Page extract —
########################################

Though Philadelphia is not one of the plaintiffs in the ongoing case — brought by six school districts, groups including the Pennsylvania NAACP and some parents — its outcome matters much to the school system. Petitioners say the way Pennsylvania funds schools violates the state constitution, is inequitable and inadequate.
Philadelphia is unique among Pennsylvania districts: Its school board has no revenue-raising authority, so it relies on City Hall and Harrisburg for funding. Its residents are relatively highly taxed, but there’s a gap between what Philadelphia students need and what they get in schools.
“We spend almost the least in the state, despite having the highest need in the state,” Monson said.
The district spends close to the state average per student, but when adjusted for student need, it ranks below many districts. Philadelphia’s weighted, per-student expenditure — a need-adjusted measure of what districts actually spend — is $10,796 per student; the state average is $13,688. Lower Merion, by comparison, spells $26,362 per student.
Because many Philadelphia students require special education services, are homeless, live in foster care or in distressed communities, the cost of educating them is high, Monson said. City students often lack “things that should be basic in order to be prepared for education. We have to supplement in order to make up for that.”
Inadequate finances mean trouble for the district’s 300 mostly old buildings, many of which are plagued by lead paint, asbestos, and systems problems. District officials say it would take an estimated $4.9 billion to fix everything that’s wrong with Philadelphia’s school buildings.
Officials are “constantly making choices,” Monson said: Which urgent facilities issues do you address, because you don’t have money to pay for all of them?
“All your decisions are revenue-driven, resource-driven, as opposed to needs-driven,” Monson said.
Although Pennsylvania adopted a new funding formula in 2016 that drives more dollars to needier districts, the new formula is only applied to a tiny percentage of state money.
The school system has gotten about $200 million in new money from the state since 2014-15. Under the old formula, it would have gotten $159 million. That $41 million rise over six years is a drop in the bucket for the district and its $3.5 billion annual budget, Monson said.

########################################

Problem set —
A. Copy the passage on Philadelphia school funding between "Inadequate finances mean" and "all of them?", inclusive.
B. Continue the passage on Philadelphia school funding from the point at which it stops.

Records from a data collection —
########################################

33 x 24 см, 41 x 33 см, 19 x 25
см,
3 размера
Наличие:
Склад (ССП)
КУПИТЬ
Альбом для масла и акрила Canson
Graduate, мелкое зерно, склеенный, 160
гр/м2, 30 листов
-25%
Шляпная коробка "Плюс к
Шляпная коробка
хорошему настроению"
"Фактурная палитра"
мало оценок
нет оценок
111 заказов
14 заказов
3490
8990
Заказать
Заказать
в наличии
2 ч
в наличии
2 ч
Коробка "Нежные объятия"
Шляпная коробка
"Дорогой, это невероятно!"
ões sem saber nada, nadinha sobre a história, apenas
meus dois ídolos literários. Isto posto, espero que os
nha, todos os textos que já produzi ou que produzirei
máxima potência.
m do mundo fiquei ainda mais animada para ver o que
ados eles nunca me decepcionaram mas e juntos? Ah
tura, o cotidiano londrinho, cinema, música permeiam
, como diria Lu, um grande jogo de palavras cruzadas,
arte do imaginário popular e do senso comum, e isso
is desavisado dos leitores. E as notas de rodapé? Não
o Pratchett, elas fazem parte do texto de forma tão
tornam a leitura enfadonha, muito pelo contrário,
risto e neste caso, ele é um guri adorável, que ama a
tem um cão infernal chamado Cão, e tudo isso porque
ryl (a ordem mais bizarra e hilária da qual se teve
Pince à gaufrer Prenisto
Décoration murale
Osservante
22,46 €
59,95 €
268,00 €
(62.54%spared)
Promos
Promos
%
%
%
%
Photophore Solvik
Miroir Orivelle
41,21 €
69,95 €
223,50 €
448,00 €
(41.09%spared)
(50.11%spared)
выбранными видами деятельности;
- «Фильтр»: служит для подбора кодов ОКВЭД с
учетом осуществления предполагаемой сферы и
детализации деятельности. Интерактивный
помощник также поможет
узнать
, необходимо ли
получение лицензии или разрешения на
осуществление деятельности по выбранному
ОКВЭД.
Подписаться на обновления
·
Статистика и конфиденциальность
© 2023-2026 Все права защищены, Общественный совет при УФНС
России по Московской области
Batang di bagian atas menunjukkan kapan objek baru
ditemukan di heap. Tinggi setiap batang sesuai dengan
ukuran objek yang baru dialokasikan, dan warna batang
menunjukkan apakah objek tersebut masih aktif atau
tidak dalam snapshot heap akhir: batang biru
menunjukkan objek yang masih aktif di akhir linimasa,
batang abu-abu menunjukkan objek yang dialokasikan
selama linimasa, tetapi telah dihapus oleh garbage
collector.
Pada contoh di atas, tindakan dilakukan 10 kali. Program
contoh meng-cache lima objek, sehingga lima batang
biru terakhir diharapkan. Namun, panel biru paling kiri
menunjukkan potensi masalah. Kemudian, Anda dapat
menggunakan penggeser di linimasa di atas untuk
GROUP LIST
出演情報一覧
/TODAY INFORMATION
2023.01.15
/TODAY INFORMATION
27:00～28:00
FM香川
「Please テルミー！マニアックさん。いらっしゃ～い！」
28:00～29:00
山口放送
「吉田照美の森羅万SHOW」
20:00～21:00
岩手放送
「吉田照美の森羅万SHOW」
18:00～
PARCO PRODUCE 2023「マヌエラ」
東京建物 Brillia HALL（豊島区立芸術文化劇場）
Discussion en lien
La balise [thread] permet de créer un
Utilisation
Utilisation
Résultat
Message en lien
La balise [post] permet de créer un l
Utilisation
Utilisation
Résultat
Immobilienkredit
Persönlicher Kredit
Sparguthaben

########################################

Expected responses —
A.
Inadequate finances mean trouble for the district’s 300 mostly old buildings, many of which are plagued by lead paint, asbestos, and systems problems. District officials say it would take an estimated $4.9 billion to fix everything that’s wrong with Philadelphia’s school buildings.
Officials are “constantly making choices,” Monson said: Which urgent facilities issues do you address, because you don’t have money to pay for all of them?

B.
“It’s some additional money, but over time, expenses have gone up during that same period — in particular, expenses over which we have no control,” said Monson, adding that he’ll take every dollar offered, and put it to good use. “But we were behind to begin with, and it hasn’t caught up.”
Also on the witness stand Monday was Michael Horvath, who graduated from the Wilkes-Barre Area School District in 2019.
Horvath was an eighth grader when he and his mother became petitioners in the lawsuit in 2014. During his years in Wilkes-Barre, Horvath dealt with roaches and rodents in his classrooms, broken desks, and textbooks that were missing pages. Despite getting decent grades in high school — Horvath had a B average — he didn’t learn how to write research papers or use a library. On state exams, Horvath earned “basic” or “below basic” status, the lowest two categories of achievement.
“It’s very diminishing, embarrassing, seeing basic and other kids seeing basic on your paper. It’s not a good feeling, not at all,” said Horvath.
When he landed at Utica College in New York, Horvath was unprepared for classes and lacked basic skills, he said. He eventually left Utica, then King’s College in Wilkes-Barre, where he didn’t finish a single semester.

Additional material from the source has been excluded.